Anda masih ingat Partai Damai Sejahtera? Partai ini adalah salah satu partai politik di negeri ini yang berazaskan Pancasila dengan nilai-nilai kekristenan. Namun ditengah bahtera perjalanan politik mereka, Partai itu didera badai taufan dunia yang sedasyat badai angin ribut di danau Galilea ketika Yesus tertidur di perahu.
Partai yang berlambangkan Salip dan burung merpati itu merupakan leburan dari sepuluh Partai Kristen Kelas Bantam yaitu Partai Kristen Indonesia, Partai Katolik, Partai Kristen Demokrat, Partai Kesatuan Demokrasi Indonesia, Partai Demokrasi Kristen Nasional, Partai Demokrasi Kasih Bangsa, Partai Anugerah Demokrat, Partai Kemerdekaan Rakyat, dan Partai Kristen Nasional.
Dalam perjalanan karir politik mereka di negeri ini, Partai Damai Sejahtera dihajar konflik internal yang bertubi-tubi tanpa henti yaitu akibat adanya persaingan merebut kursi kepemimpinan PDS antara kubu Ruyandi Hutasoit dan kubu Rahmat Manullang. Di ujung perseteruan mereka, KPU akhirnya memutuskan hanya mengakui Ruyandi Hutasoit sebagai Ketua Umum PDS.
Rahmat Manullang yang sewot dan uring-uringan karena gagal total merebut kursi kepemimpinan PDS itu akhirnya melakukan manuver somasi hukum dengan menggugat kubu Ruyandi Hutasoit termasuk pula Menkumham Andi Matalatta karena menurutnya mereka telah semena-mena menzolimi dirinya dengan menerbitkan Surat Keputusan bahwa Ruyandi Hutasoit yang dianggap sah sebagai Ketua Umum PDS.
Perseteruan pucuk pimpinan bukan hanya antara Rahmat Manullang dan Ruyandi Hutasoit saja, akan tetapi Ruyandi Hutasoit juga berseteru dengan Gerry Mbatemooy, Pejabat Sementara Ketua Umum PDS yang dilantik secara sepihak, sehingga semakin porak porandalah kondisi internal partai berlambang Salip dan burung merpati itu.
Motivasi mereka yang sebelumnya murni memperjuangkan kebenaran, keadilan demi kepentingan umat Kristiani di negeri ini akhirnya tumbang rata dengan tanah akibat sepak terjang kepentingan pribadi mereka demi hasrat kedagingan dan duniawi di dunia yang fana ini.
Mungkin saja Tuhan marah dengan perjuangan mereka yang telah melenceng jauh, sehingga Tuhan pun memporan-porandakan partai itu sama seperti memporan-porandakan bahasa manusia yang berupaya membangun Menara Babel menuju puncak langit tertinggi untuk menggapai Tuhan.
Konflik internal dalam partai itu menyebabkan partai itu pecah berkeping-keping dan kehilangan kakinya.

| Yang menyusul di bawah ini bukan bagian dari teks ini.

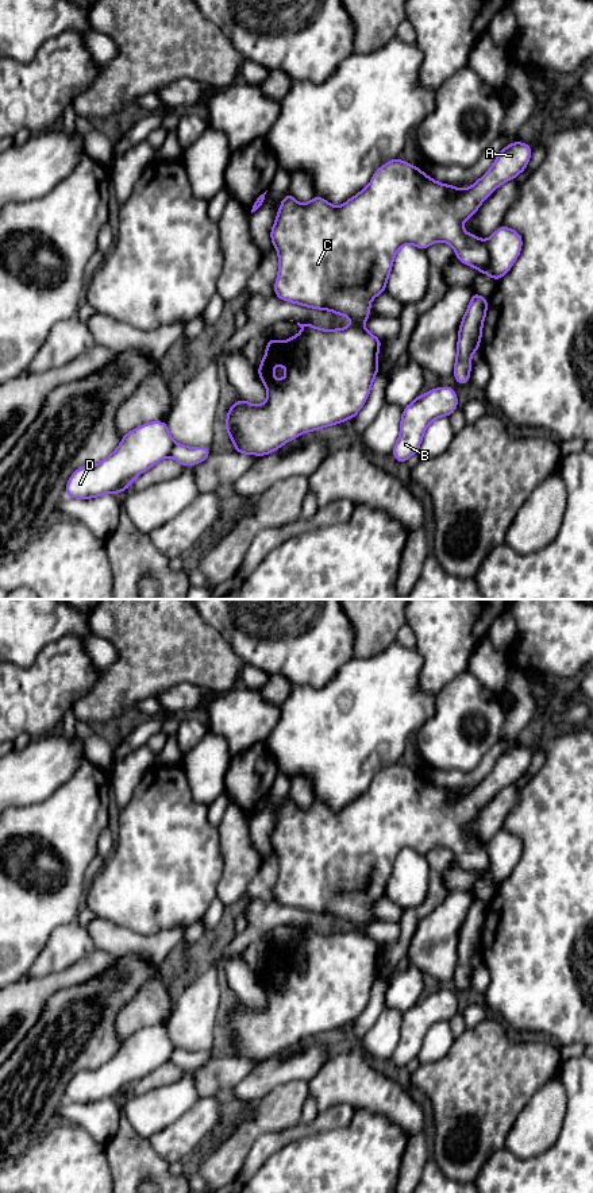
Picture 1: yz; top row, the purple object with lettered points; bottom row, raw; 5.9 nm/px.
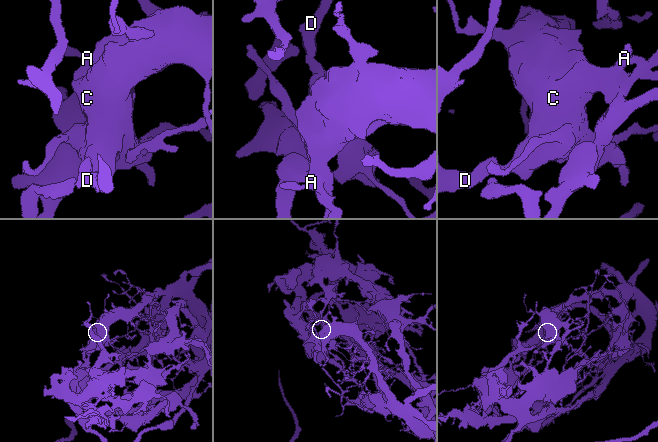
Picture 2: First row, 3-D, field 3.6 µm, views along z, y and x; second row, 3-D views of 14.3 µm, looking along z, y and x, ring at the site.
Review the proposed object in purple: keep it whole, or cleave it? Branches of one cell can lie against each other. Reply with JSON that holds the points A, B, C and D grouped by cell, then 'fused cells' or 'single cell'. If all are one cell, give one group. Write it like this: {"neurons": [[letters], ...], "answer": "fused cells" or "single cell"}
{"neurons": [["A", "C"], ["B", "D"]], "answer": "fused cells"}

Mereka pun berjalan terseok-seok dan terpincang-pincang menuju Pemilu, sama persis seperti orang Israel yang Tuhan buat berjalan berputar-putar di padang gurun selama 40 hari lamanya, akibat bebalnya bangsa Israel dulu, setelah mereka bebas dari tanah perbudakan di Mesir menuju Tanah Perjanjian. Padahal jarak antara Mesir dan Israel enggak jauh-jauh amat.
Banyak orang Kristen saat ini yang beranggapan bahwa di peta politik Indonesia harus ada wakil-wakil orang Kristen yang menyuarakan kepentingan-kepentingan orang Kristen di negeri ini, seperti yang telah dilakukan oleh PDS ketika berjuang menentang keras UU Syariah di negeri ini sampai-sampai membuat Menteri Agama dan jajaran terkait kelimpungan tak tentu arah.
Namun bagaimanapun juga secara pribadi aku tak menyukai partai politik yang berbasis keagamaan. Menurut konsep yang aku pahami, para pemimpin agama sebaiknya fokus pada aktifitas keagamaan saja, bagaimana mereka membangun kembali krisis keyakinan yang saat ini semakin menggerus kaum muda di era Internet yang serba touch screen ini, bukan malah sibuk berpolitik ria menuju Senayan.
Tuhan sudah melakukan yang terbaik untuk orang Kristen di negeri ini, tak perlu lagi menuhankan diri dengan menjadi pahlawan kesiangan bagi orang-orang Kristen di negeri ini demi ambisi pribadi.